Bridging the gap on short term debt
14 Oct 2021 - Estimated reading time: 3 mins
On this day 12 years ago, Martin Fowler published a seminal blog on tech debt. In the world of technology blogging, this may feel ancient, but its lessons still ring true today. In his article he describes tech debt as anything that slows down the pace of development, which is one of the many definitions people have thrown around. The concept of tech debt has stuck with us for so long because so many features of debts and loans can be applied to tech debt.
The key concept Martin Fowler introduced was the distinction between reckless and prudent tech debt. Tech debt can be reckless due to total size, risk or high interest, which means that it places a large drag on the team compared to the cost of cleaning it up. As much as possible, we want to avoid any reckless tech debt.
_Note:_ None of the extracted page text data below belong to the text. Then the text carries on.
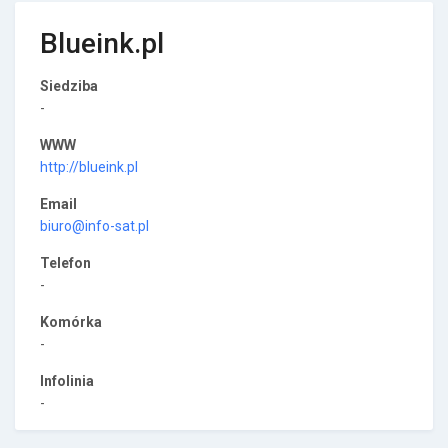
Blueink.pl
Siedziba
-
WWW
http://blueink.pl
Email
biuro@info-sat.pl
Telefon
-
Komórka
-
Infolinia
-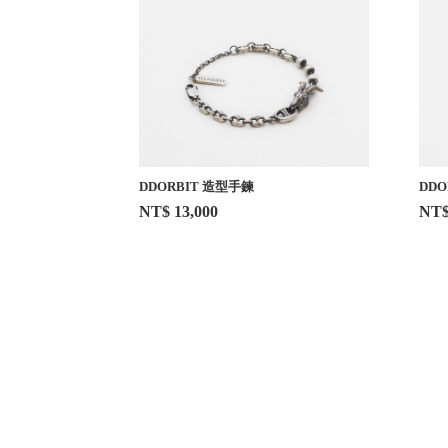
DDORBIT 造型手鍊
DDO
NT$ 13,000
NT$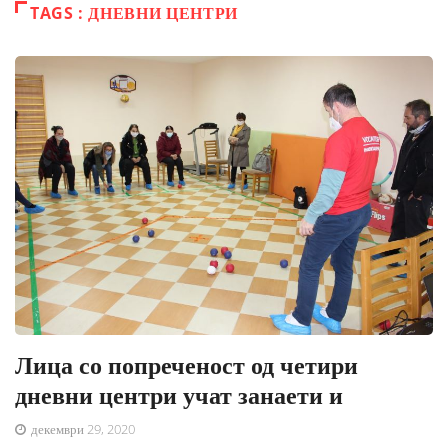
TAGS : ДНЕВНИ ЦЕНТРИ
Лица со попреченост од четири
дневни центри учат занаети и
декември 29, 2020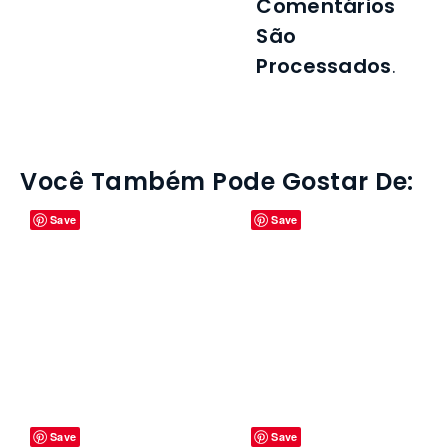
Comentários
São
Processados
.
Você Também Pode Gostar De: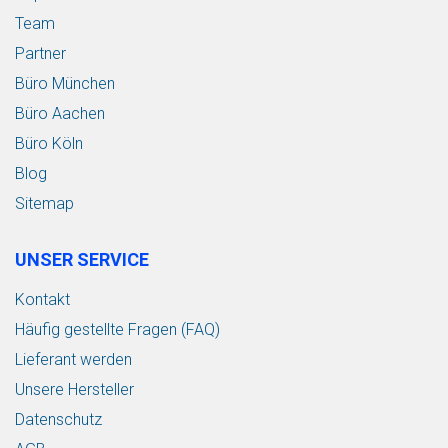
Team
Partner
Büro München
Büro Aachen
Büro Köln
Blog
Sitemap
UNSER SERVICE
Kontakt
Häufig gestellte Fragen (FAQ)
Lieferant werden
Unsere Hersteller
Datenschutz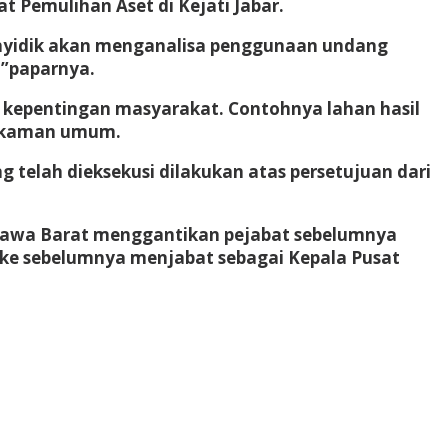
 Pemulihan Aset di Kejati Jabar.
penyidik akan menganalisa penggunaan undang
,”paparnya.
k kepentingan masyarakat. Contohnya lahan hasil
makaman umum.
 telah dieksekusi dilakukan atas persetujuan dari
i Jawa Barat menggantikan pejabat sebelumnya
oeke sebelumnya menjabat sebagai Kepala Pusat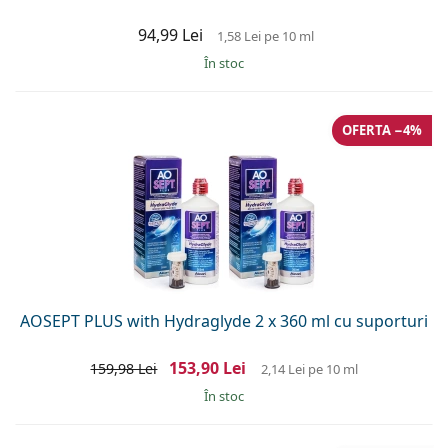
94,99 Lei
1,58 Lei
pe 10 ml
În stoc
OFERTA −4%
AOSEPT PLUS with Hydraglyde 2 x 360 ml cu suporturi
153,90 Lei
159,98 Lei
2,14 Lei
pe 10 ml
În stoc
However, the real world does not always allow us to follow theory to the letter. An example of this was modelling changes due to the government’s consultation on RPI. Due to this regulatory change, we had a time-sensitive opportunity to create more value by delivering quickly.
Our team realised that we couldn’t deliver the full minimum viable project with a prudent level of tech debt to commercial deadlines. These delays would have dropped our take-up of the new feature set from 75% to 25% for March 2021 valuations. Over a third of our private sector schemes have this valuation date. We didn’t throw in the towel. Instead we took a step back and worked out how we could phase delivery to capture the most value and realised that we could only make the delivery date by incurring a high level of tech debt.
After pragmatic discussions, we agreed to go ahead with the release on the earlier date. However, we made this contingent on getting agreement from the project sponsor and the business owner that we would commit to cleaning up the tech debt immediately after release. It’s reckless to build up high interest tech debt without any consideration. Incurring it with a clear plan to clean it up is prudent and deliberate.
For our debt analogy, we can look to the property market. If you’re lucky enough to be a homeowner and are moving to a new house, you’ll try to complete the sale and purchase on the same day. If you buy first, you won’t have enough money for the purchase and if you sell first you may end up temporarily homeless. But that’s not the full story. Let’s say you’re buying your dream house and are under pressure to complete before you can sell your current house. Rather than lose your dream, you could take out a bridging loan. This is a short-term loan to tide you over until you can sell your house. It sounds fantastic. However, the downside is that it has a high interest rate and you may take a big hit if you can’t sell your house for a year.
This is exactly what we did with our code. We took out a short-term loan on tech debt to end up on the right side of a valuable deadline with the intention of paying back the tech debt immediately, which is prudent and deliberate in the long term. The challenge is the next Urgent Project. There will always be pressure to push back the tidy up and move onto something more visible to the business owner.
By using analogies like the bridging loan, we build wider understanding of the cost of delaying or cancelling the clean-up. This allows us to have honest and pragmatic discussions about the trade-offs between running a high interest tech debt long term versus the value of a new project. After all, when would you decide not to pay back a bridging loan?